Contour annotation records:
>> start

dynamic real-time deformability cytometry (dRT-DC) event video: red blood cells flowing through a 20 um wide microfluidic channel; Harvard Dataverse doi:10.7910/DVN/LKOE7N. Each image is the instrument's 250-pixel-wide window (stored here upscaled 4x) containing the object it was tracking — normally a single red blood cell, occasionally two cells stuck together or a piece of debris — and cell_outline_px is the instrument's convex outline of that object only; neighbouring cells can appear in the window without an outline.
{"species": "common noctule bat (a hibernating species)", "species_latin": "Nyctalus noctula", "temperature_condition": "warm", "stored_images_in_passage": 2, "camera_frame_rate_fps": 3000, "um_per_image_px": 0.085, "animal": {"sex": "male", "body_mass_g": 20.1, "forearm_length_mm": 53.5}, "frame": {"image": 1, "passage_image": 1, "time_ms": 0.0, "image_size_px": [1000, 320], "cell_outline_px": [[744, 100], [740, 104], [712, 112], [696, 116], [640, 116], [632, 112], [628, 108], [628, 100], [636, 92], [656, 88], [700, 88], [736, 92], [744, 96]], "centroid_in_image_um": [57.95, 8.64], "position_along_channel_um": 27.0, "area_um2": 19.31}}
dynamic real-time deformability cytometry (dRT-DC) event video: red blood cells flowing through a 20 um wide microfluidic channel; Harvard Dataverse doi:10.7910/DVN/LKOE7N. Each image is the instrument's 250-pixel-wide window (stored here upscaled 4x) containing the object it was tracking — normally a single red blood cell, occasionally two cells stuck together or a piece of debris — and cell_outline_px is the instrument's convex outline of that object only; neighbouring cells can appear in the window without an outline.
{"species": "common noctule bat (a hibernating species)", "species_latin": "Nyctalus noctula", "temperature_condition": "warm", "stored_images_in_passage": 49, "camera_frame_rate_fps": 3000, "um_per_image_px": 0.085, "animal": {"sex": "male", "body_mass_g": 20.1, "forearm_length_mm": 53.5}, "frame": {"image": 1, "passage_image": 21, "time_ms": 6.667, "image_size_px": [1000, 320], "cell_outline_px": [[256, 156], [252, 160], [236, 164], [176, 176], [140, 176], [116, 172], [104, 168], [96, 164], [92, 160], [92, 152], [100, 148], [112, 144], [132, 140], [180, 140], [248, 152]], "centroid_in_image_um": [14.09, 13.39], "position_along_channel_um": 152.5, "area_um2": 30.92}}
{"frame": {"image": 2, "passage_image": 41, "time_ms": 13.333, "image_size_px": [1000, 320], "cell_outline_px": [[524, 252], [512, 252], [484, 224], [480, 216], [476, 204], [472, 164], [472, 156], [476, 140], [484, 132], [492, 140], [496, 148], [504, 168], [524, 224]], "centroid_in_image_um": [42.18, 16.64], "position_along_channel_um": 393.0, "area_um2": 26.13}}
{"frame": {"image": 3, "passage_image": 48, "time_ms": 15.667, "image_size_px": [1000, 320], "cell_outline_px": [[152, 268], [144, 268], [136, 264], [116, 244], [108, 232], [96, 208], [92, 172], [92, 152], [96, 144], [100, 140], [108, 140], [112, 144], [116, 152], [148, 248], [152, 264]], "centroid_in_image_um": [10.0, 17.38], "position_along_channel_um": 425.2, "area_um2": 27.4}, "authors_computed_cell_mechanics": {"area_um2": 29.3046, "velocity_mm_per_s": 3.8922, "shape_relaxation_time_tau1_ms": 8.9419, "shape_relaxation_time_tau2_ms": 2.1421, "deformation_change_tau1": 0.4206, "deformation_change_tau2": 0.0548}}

>> end

Copy the material above, line for line.

▶ _THE OUTPUT_:
dynamic real-time deformability cytometry (dRT-DC) event video: red blood cells flowing through a 20 um wide microfluidic channel; Harvard Dataverse doi:10.7910/DVN/LKOE7N. Each image is the instrument's 250-pixel-wide window (stored here upscaled 4x) containing the object it was tracking — normally a single red blood cell, occasionally two cells stuck together or a piece of debris — and cell_outline_px is the instrument's convex outline of that object only; neighbouring cells can appear in the window without an outline.
{"species": "common noctule bat (a hibernating species)", "species_latin": "Nyctalus noctula", "temperature_condition": "warm", "stored_images_in_passage": 2, "camera_frame_rate_fps": 3000, "um_per_image_px": 0.085, "animal": {"sex": "male", "body_mass_g": 20.1, "forearm_length_mm": 53.5}, "frame": {"image": 1, "passage_image": 1, "time_ms": 0.0, "image_size_px": [1000, 320], "cell_outline_px": [[744, 100], [740, 104], [712, 112], [696, 116], [640, 116], [632, 112], [628, 108], [628, 100], [636, 92], [656, 88], [700, 88], [736, 92], [744, 96]], "centroid_in_image_um": [57.95, 8.64], "position_along_channel_um": 27.0, "area_um2": 19.31}}
dynamic real-time deformability cytometry (dRT-DC) event video: red blood cells flowing through a 20 um wide microfluidic channel; Harvard Dataverse doi:10.7910/DVN/LKOE7N. Each image is the instrument's 250-pixel-wide window (stored here upscaled 4x) containing the object it was tracking — normally a single red blood cell, occasionally two cells stuck together or a piece of debris — and cell_outline_px is the instrument's convex outline of that object only; neighbouring cells can appear in the window without an outline.
{"species": "common noctule bat (a hibernating species)", "species_latin": "Nyctalus noctula", "temperature_condition": "warm", "stored_images_in_passage": 49, "camera_frame_rate_fps": 3000, "um_per_image_px": 0.085, "animal": {"sex": "male", "body_mass_g": 20.1, "forearm_length_mm": 53.5}, "frame": {"image": 1, "passage_image": 21, "time_ms": 6.667, "image_size_px": [1000, 320], "cell_outline_px": [[256, 156], [252, 160], [236, 164], [176, 176], [140, 176], [116, 172], [104, 168], [96, 164], [92, 160], [92, 152], [100, 148], [112, 144], [132, 140], [180, 140], [248, 152]], "centroid_in_image_um": [14.09, 13.39], "position_along_channel_um": 152.5, "area_um2": 30.92}}
{"frame": {"image": 2, "passage_image": 41, "time_ms": 13.333, "image_size_px": [1000, 320], "cell_outline_px": [[524, 252], [512, 252], [484, 224], [480, 216], [476, 204], [472, 164], [472, 156], [476, 140], [484, 132], [492, 140], [496, 148], [504, 168], [524, 224]], "centroid_in_image_um": [42.18, 16.64], "position_along_channel_um": 393.0, "area_um2": 26.13}}
{"frame": {"image": 3, "passage_image": 48, "time_ms": 15.667, "image_size_px": [1000, 320], "cell_outline_px": [[152, 268], [144, 268], [136, 264], [116, 244], [108, 232], [96, 208], [92, 172], [92, 152], [96, 144], [100, 140], [108, 140], [112, 144], [116, 152], [148, 248], [152, 264]], "centroid_in_image_um": [10.0, 17.38], "position_along_channel_um": 425.2, "area_um2": 27.4}, "authors_computed_cell_mechanics": {"area_um2": 29.3046, "velocity_mm_per_s": 3.8922, "shape_relaxation_time_tau1_ms": 8.9419, "shape_relaxation_time_tau2_ms": 2.1421, "deformation_change_tau1": 0.4206, "deformation_change_tau2": 0.0548}}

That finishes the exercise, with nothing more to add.